From strapping on the pads together when they first met as seven years old, to sampling the many bites and pastry shops on the cobblestone Poděbradova, there was nothing these three didn't experience as one in their formative years back home.

Together, Frolik and Tlusty played together on the same teams until the NHL beckoned, more than 10 years after a flourishing friendship initially took flight.

It was the summer of 2006. Frolik was drafted in the first round by the Florida Panthers; Tlusty, the Toronto Maple Leafs.

Pavelec, a 2005 draftee, was already playing with Cape Breton of the QMJHL while Voracek, the youngest of the four, had previously debuted in the Q ahead of his 2007 selection.

Before long, all were pro bound.

"I think it was the '06-07 season," recalls Tlusty, who played for the OHL's Soo Greyhounds that season. "That was the first year I remember us not being together on the same team.

"But somehow, we all came together, anyway."

 

In 2015, after almost a decade with the Leafs and Carolina Hurricanes organizations, Tlusty was traded to the Winnipeg Jets, joining Frolik and Pavelec on the same team once again.

During their first practice together in NHL silks, the trio gathered together and recreated a stunning, symbolic image of their affable upbringing.

"It's crazy to think that four guys, four friends from a small town, could grow up together and end up playing in the best league in the world together later in our lives," Tlusty says.

"And then, on top of that, for three of us to play on the same team at one point?

"Incredible.

"Who would have thought?

"We're proud of where we're from. Being so close to Prague, we had all the big-city (amenities) with a small-town feel. I think that's why we loved it, and still do to this day. You love the vibe, you feel safe, and the people are amazing. To this day, I think Kladno is one, if not the best cities in the world to play hockey.

"The group that we had and grew up together with, it's unreal.

"It shouldn't have happened, but it did."

Frolik, his wife, Diana, and daughters Ella and Lily, now reside in Prague - about a 30-minute drive from Kladno - in the off-season.

He makes the short jaunt several times a week to visit his parents and, at times, reconnect with his buddies over a friendly round of golf.

"Every time the boys come back for the summer, we're always hanging out and spending time together, just like we used to when we were younger," Frolik says.

"It's home for me.

"Always will be.

"All of my childhood memories are tied to that city, to that rink. It's where my heroes played, and where I got to chance to really start my career. I don't visit (the rink) as much as I'd like to nowadays, but I always make a point to whenever I'm back home.
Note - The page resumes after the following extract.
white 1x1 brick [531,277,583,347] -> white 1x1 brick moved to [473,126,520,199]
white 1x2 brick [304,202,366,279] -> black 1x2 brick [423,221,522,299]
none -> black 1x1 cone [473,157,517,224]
"Everything's as I remembered it. The lobby, the halls, the dressing rooms, the bleachers, the unbelievable ice …

"Oh, the ice. It was like glass."

 

While Frolik, like many European players, returns home each off-season, one visit in particular stands among the rest in his usual summertime ritual.

After winning the Stanley Cup with the Chicago Blackhawks in 2013, the now 30-year-old dropped in - Cup in hand - and celebrated what was once a distant dream on home soil with the people that mattered most.
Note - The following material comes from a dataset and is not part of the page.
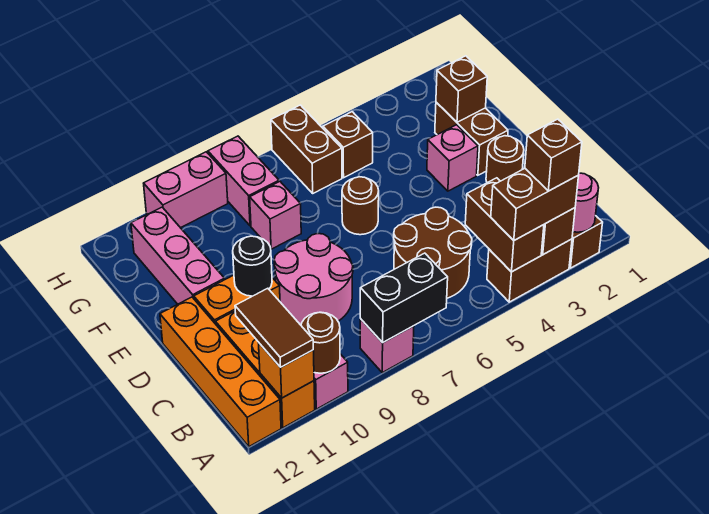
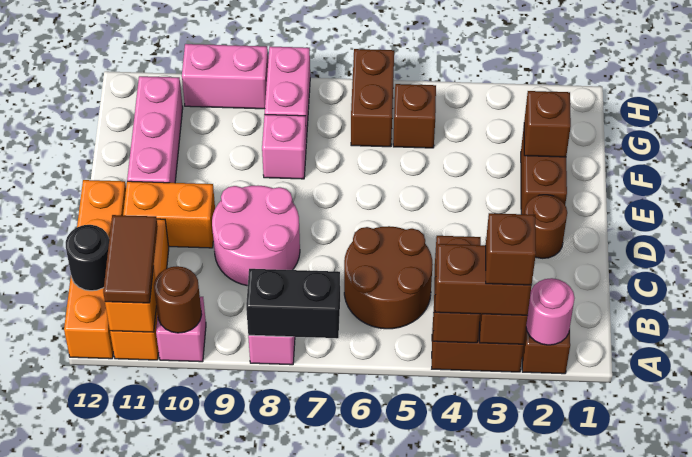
black 1x1 round brick [233,236,272,296] -> black 1x1 round brick moved to [66,225,109,291]
pink 1x1 brick [427,125,478,191] -> none
brown 1x1 round brick [342,177,379,235] -> none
Within minutes of his arrival, he came to realize the sheer enormity of the event.

His life had truly come full circle.

Now he was the hero the next generation of Kladno's youth aspired to be.
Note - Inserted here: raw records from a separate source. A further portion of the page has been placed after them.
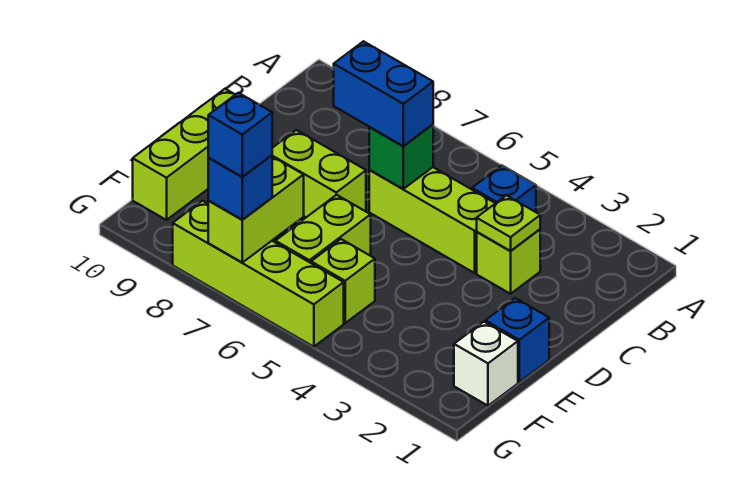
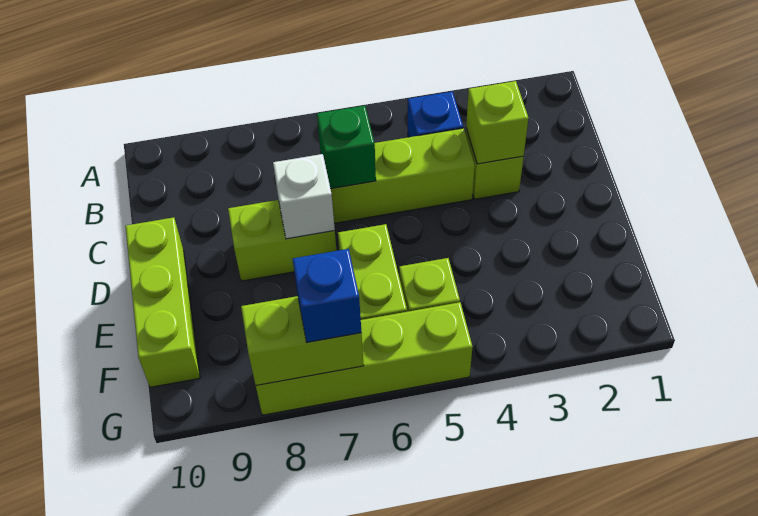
lime 1x1 plate [477,195,540,251] -> lime 1x1 brick [466,81,528,164]
blue 1x2 brick [334,41,433,146] -> none
blue 1x1 brick [485,298,549,382] -> none
white 1x1 brick [454,322,518,406] -> white 1x1 brick moved to [273,154,335,239]
lime 1x2 brick [208,156,304,262] -> lime 1x2 brick turned to [241,296,364,385]
blue 1x1 brick [208,93,272,177] -> none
"It was crazy," Frolik says, pausing.

"I never imagined how special that moment would be. Even now, just talking about it, I'm getting goose bumps.

"To bring it home, to celebrate that accomplishment with all the people that supported me in my hometown, it was one of those things that I'll remember for the rest of my life. We had a signing section; we took pictures, had a stage - everything. At that point, I lived in a small village outside the city, so I brought it there, too, and made sure all of my neighbours got the chance to participate in all the festivities, as well.

"Winning the Cup at all was incredibly special, but to be able to bring it back to my hometown - where it all began - that was the best.

"I want nothing more than to be able to do it again someday.

"Going back for a second time, as a Flame, maybe…

"I'm getting goose bumps again just thinking about it."